[Records excerpted from a collection]

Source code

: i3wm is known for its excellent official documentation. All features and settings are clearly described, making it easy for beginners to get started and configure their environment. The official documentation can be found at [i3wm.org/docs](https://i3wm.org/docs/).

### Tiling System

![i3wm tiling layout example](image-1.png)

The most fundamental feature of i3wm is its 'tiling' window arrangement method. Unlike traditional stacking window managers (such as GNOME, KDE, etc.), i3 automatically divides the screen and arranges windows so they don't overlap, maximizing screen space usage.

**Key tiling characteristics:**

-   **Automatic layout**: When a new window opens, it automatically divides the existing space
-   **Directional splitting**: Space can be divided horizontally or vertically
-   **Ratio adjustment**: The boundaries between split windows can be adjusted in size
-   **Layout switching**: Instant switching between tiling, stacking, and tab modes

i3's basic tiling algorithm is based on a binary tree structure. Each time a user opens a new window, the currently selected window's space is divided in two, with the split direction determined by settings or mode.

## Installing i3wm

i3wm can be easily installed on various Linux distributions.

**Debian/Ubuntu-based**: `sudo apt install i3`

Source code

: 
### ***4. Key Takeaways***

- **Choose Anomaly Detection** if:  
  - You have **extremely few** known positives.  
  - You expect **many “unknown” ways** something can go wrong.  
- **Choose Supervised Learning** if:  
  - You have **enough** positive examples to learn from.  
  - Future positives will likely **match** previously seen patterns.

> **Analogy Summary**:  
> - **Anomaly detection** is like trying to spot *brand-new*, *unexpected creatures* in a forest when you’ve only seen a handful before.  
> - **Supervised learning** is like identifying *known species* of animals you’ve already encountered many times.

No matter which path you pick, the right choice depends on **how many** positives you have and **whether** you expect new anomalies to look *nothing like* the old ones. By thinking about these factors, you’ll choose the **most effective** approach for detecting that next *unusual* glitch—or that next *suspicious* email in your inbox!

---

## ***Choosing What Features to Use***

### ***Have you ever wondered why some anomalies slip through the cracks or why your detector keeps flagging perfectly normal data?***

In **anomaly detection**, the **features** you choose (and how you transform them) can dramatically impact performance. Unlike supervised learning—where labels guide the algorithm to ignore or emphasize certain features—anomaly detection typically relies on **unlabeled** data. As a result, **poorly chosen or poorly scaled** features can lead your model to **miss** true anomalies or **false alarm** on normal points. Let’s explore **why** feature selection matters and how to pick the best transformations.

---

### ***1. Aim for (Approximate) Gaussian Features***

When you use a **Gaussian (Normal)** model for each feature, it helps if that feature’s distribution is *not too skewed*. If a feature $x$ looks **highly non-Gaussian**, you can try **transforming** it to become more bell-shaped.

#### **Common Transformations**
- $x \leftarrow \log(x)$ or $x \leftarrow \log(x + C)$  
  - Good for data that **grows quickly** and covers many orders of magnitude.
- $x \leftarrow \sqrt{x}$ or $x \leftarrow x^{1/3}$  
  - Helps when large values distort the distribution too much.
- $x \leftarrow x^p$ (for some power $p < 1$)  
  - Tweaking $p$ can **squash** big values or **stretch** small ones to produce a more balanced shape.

...

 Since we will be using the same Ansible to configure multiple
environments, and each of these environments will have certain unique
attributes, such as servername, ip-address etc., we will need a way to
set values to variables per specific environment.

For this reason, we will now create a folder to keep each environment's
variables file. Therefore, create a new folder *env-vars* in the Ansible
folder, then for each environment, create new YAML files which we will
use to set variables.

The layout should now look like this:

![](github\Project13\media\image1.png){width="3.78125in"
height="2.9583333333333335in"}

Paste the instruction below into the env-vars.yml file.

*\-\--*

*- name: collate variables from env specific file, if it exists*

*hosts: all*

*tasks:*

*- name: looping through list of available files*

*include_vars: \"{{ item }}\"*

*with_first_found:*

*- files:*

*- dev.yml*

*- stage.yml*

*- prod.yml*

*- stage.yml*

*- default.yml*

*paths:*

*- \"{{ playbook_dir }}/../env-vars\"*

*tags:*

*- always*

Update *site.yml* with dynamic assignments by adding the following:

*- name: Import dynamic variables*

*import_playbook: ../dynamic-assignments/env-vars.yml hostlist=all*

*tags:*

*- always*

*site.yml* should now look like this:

DIRECTIONS FOR THIS TASK: Copy out each line of the data above, exactly, if it lies between the line holding "the existing space" and the line holding "### ***4. Key Takeaways***", inclusive; copy no other line.

ANSWER FOR THIS EXERCISE:
-   **Automatic layout**: When a new window opens, it automatically divides the existing space
-   **Directional splitting**: Space can be divided horizontally or vertically
-   **Ratio adjustment**: The boundaries between split windows can be adjusted in size
-   **Layout switching**: Instant switching between tiling, stacking, and tab modes

i3's basic tiling algorithm is based on a binary tree structure. Each time a user opens a new window, the currently selected window's space is divided in two, with the split direction determined by settings or mode.

## Installing i3wm

i3wm can be easily installed on various Linux distributions.

**Debian/Ubuntu-based**: `sudo apt install i3`

Source code

: 
### ***4. Key Takeaways***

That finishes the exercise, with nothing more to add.